Están los últimos fichajes, como la tabla francesa del siglo XV La oración en el huerto con el donante Luis I de Orleans o un paret de reciente adquisición, y las inesperadas sorpresas: el conjunto primorosamente restaurado de bocetos de Rubens para la Torre de la Parada, pabellón de caza de Felipe IV, o la adjudicación de un Cristo atado a la columna al catálogo del pintor de la órbita sevillana de Murillo Cornelio Schut, posible tras una limpieza a fondo que permitió descubrir las iniciales C. S.
El conjunto ha pasado la ITV de los talleres de la pinacoteca; obviamente, el detalle solo se aprecia si las obras están en perfecto estado de revista. La limpieza (“la belleza también está encerrada bajo los barnices”, advierte Mena) no es la única arma empleada por la conservadora para hacer aflorar los detalles. Le asiste la organización de los espacios: las enormes salas de la planta baja de la ampliación se compartimentan en 17 pequeños gabinetes de organización temática y discurso cronológico (“la cronología afecta al arte como nos afecta a nosotros… desgraciadamente”, continuó la comisaria).
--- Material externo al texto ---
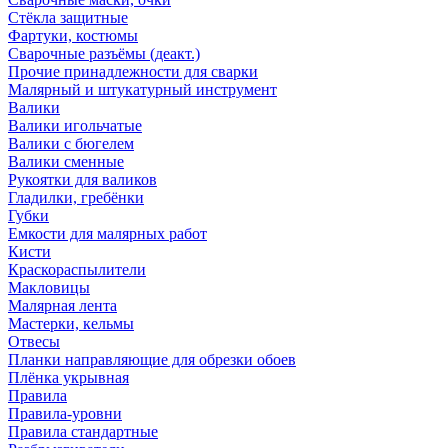
Стёкла защитные
Фартуки, костюмы
Сварочные разъёмы (деакт.)
Прочие принадлежности для сварки
Малярный и штукатурный инструмент
Валики
Валики игольчатые
Валики с бюгелем
Валики сменные
Рукоятки для валиков
Гладилки, гребёнки
Губки
Емкости для малярных работ
Кисти
Краскораспылители
Макловицы
Малярная лента
Мастерки, кельмы
Отвесы
Планки направляющие для обрезки обоев
Плёнка укрывная
Правила
Правила-уровни
Правила стандартные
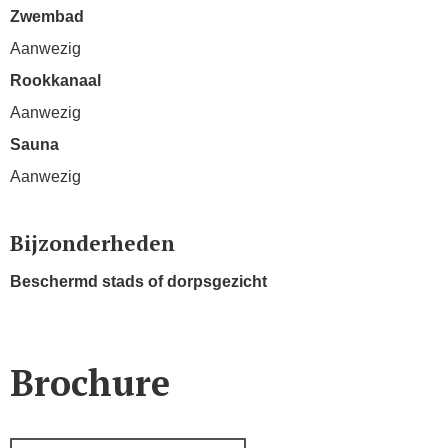
Zwembad
Aanwezig
Rookkanaal
Aanwezig
Sauna
Aanwezig
Bijzonderheden
Beschermd stads of dorpsgezicht
Brochure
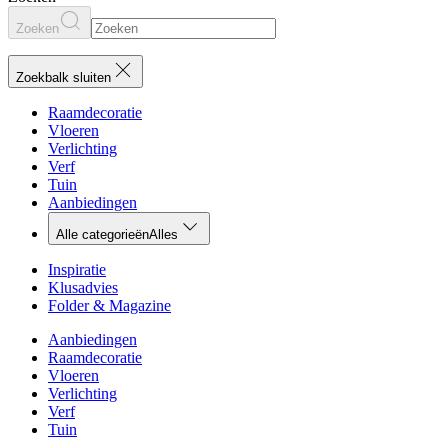
Zoeken
Zoekbalk sluiten
Raamdecoratie
Vloeren
Verlichting
Verf
Tuin
Aanbiedingen
Alle categorieën
Alles
Inspiratie
Klusadvies
Folder & Magazine
Aanbiedingen
Raamdecoratie
Vloeren
Verlichting
Verf
Tuin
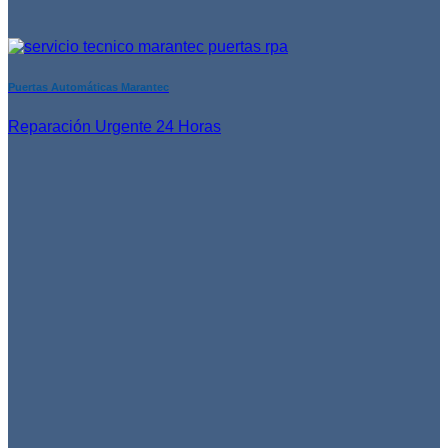
Puertas Automáticas Marantec
Reparación Urgente 24 Horas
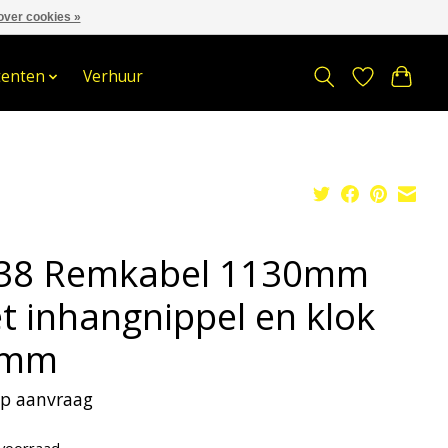
over cookies »
om
Stuur een Whatsapp bericht
Sindelererf 3, 3861 PW, Nijkerk
tenten
Verhuur
38 Remkabel 1130mm
t inhangnippel en klok
6mm
 op aanvraag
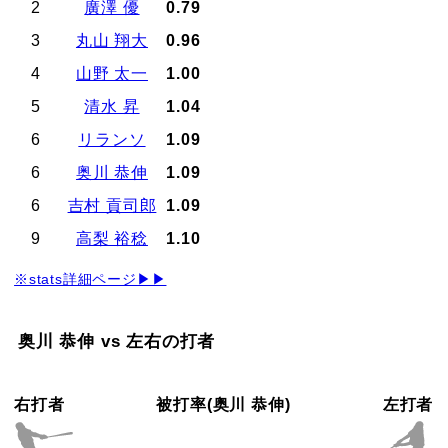
2
廣澤 優
0.79
3
丸山 翔大
0.96
4
山野 太一
1.00
5
清水 昇
1.04
6
リランソ
1.09
6
奥川 恭伸
1.09
6
吉村 貢司郎
1.09
9
高梨 裕稔
1.10
※stats詳細ページ▶▶
奥川 恭伸 vs 左右の打者
右打者
被打率(奥川 恭伸)
左打者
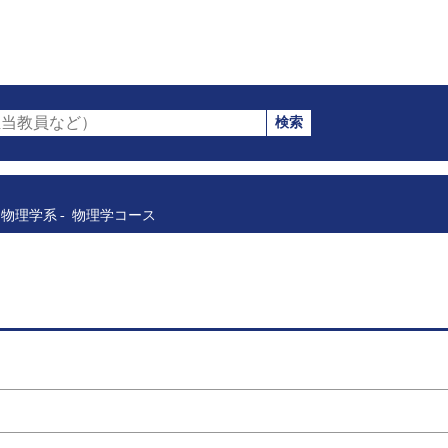
検索
当教員など）
物理学系
物理学コース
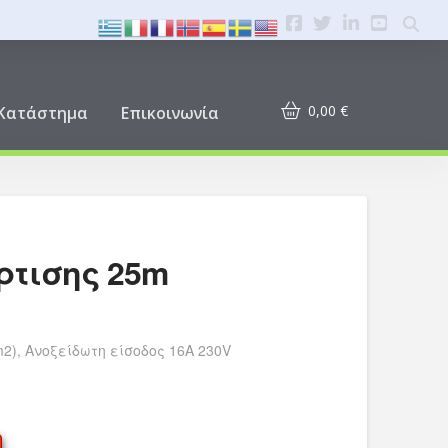
0,00
€
Κατάστημα
Επικοινωνία
ρτισης 25m
2), Ανοξείδωτη είσοδος 16A 230V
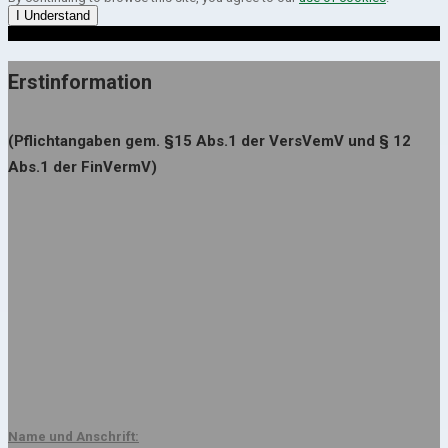
I Understand
Erstinformation
(Pflichtangaben gem. §15 Abs.1 der VersVemV und § 12
Abs.1 der FinVermV)
Name und Anschrift:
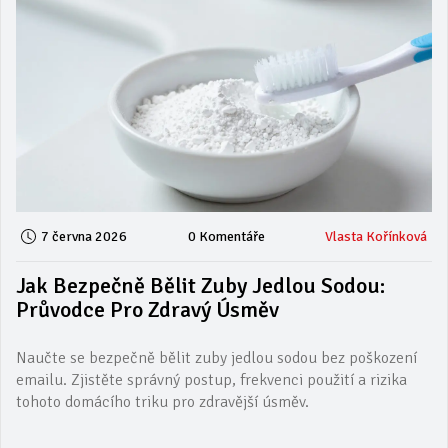
7 června 2026
0 Komentáře
Vlasta Kořínková
Jak Bezpečně Bělit Zuby Jedlou Sodou:
Průvodce Pro Zdravý Úsměv
Naučte se bezpečně bělit zuby jedlou sodou bez poškození
emailu. Zjistěte správný postup, frekvenci použití a rizika
tohoto domácího triku pro zdravější úsměv.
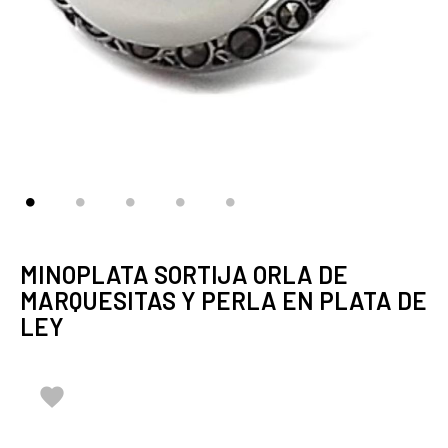
MINOPLATA SORTIJA ORLA DE
MARQUESITAS Y PERLA EN PLATA DE
LEY

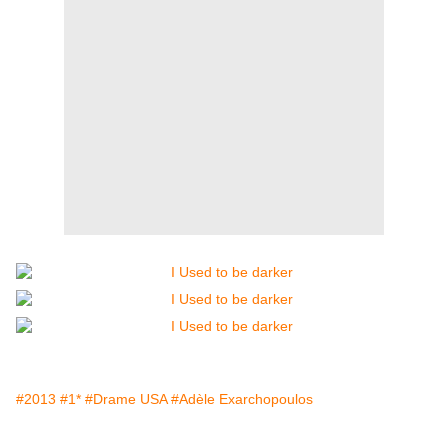
#2013
#1*
#Drame USA
#Adèle Exarchopoulos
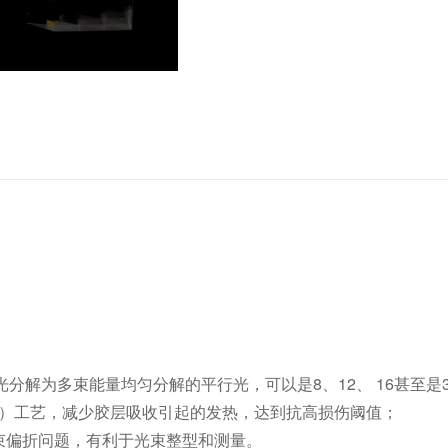
解为多束能量均匀分解的平行光，可以是8、12、 16甚至是3
胶）工艺，减少胶层吸收引起的发热，达到抗高损伤阈值；
光束偏折问题，有利于光束整型和测量。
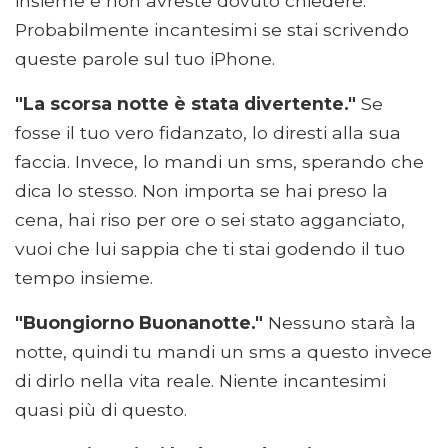
insieme e non avreste dovuto chiedere.
Probabilmente incantesimi se stai scrivendo
queste parole sul tuo iPhone.
"La scorsa notte è stata divertente."
Se
fosse il tuo vero fidanzato, lo diresti alla sua
faccia. Invece, lo mandi un sms, sperando che
dica lo stesso. Non importa se hai preso la
cena, hai riso per ore o sei stato agganciato,
vuoi che lui sappia che ti stai godendo il tuo
tempo insieme.
"Buongiorno Buonanotte."
Nessuno starà la
notte, quindi tu mandi un sms a questo invece
di dirlo nella vita reale. Niente incantesimi
quasi più di questo.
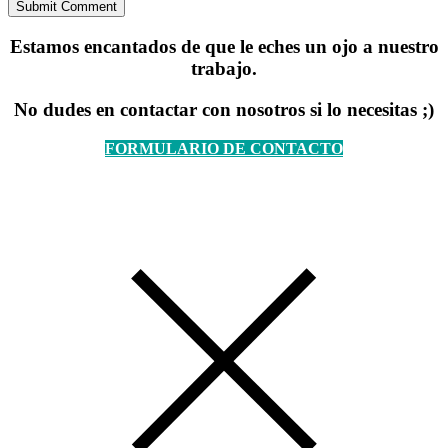
Estamos encantados de que le eches un ojo a nuestro
trabajo.
No dudes en contactar con nosotros si lo necesitas ;)
FORMULARIO DE CONTACTO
También ayudan el azul turquesa de las paredes (que en ocasiones se agujerean para enfocar las miradas y permitir que las perspectivas crucen furtivas de unas salas a otras) y otros ingenios expositivos, como la colocación de piezas en lugares abuhardillados o el efecto más especial de todos: una dieciochesca cámara oscura en la que al final de un agujero aguarda Muchacha durmiendo, flamante óleo sobre lámina de cobre de Luis Paret y Alcázar.
La sensación creada es la de un pequeño Prado dentro del Prado, cuyas dimensiones se reproducen a escala en una maqueta original del palacio presentada por Juan de Villanueva a finales del siglo XVIII. En la muestra, el armatoste de madera incorpora una mirilla a través de la que se enfoca Un garrochista. El guiño está servido: este cuadro de gabinete de Goya fue el primero en entrar en las colecciones del museo.
Como en el grande, Goya dispone en el Prado chico de su propio espacio, al igual que Rubens, Paret o Tenniers y sus inquietantes dibujos de monos haciendo de hombres. Porque a diferencia de en la pinacoteca mayor, en la menor los protagonistas no son los reyes y los nobles, sino los mártires, los extranjeros, las oropéndolas y hasta los unicornios que Mena rastrea, según su confesión, en varios de los cuadros expuestos.
La muestra es también un recorrido por la historia de las técnicas del pequeño formato, que echó a andar en la Edad Media con los altares portátiles y como acompañamiento a los retablos en las secuencias descritas por las predelas. Así es en La Anunciación, de Fra Angelico, colgado a una altura mayor de la habitual para llamar la atención sobre esos detalles inferiores. Luego llegarían las tablas, los óleos sobre cobre, las pinturas de gabinete, las pizarras de Del Piombo y los bocetos que de medios pasaron a ser fines en sí mimos.
“Hemos decantado la grandeza y la calidad de las piezas maestras del Prado como los buscadores de oro”, proclama el director Miguel Zugaza, que tuvo la idea de la muestra hace algo más de dos años. Pese a que, como recordó Mena, “una exposición no se improvisa en dos días”, parece inevitable observar la propuesta desde la perspectiva de la crisis, que obliga a los grandes museos a replantearse su política de exposiciones temporales y tirar de fondo de armario incluso, como es el caso, para sus grandes apuestas de la temporada. “Bendita sea la crisis si nos permite centrarnos en lo bueno que atesoramos”, zanja Zugaza.
Ante las adversidades, la pinacoteca ofrece la receta del detalle también en el catálogo, excepcionalmente editado en formato pequeño. Porque milagros económicos para las finanzas de un museo como el reciente descubrimiento de la Gioconda del Prado —presente en otro guiño en la exposición en una postal de época que cierra el recorrido y fue firmada por el comprador el 21 de agosto de 1911, mismo día del célebre robo de su prima del Louvre— no se obran todos los días.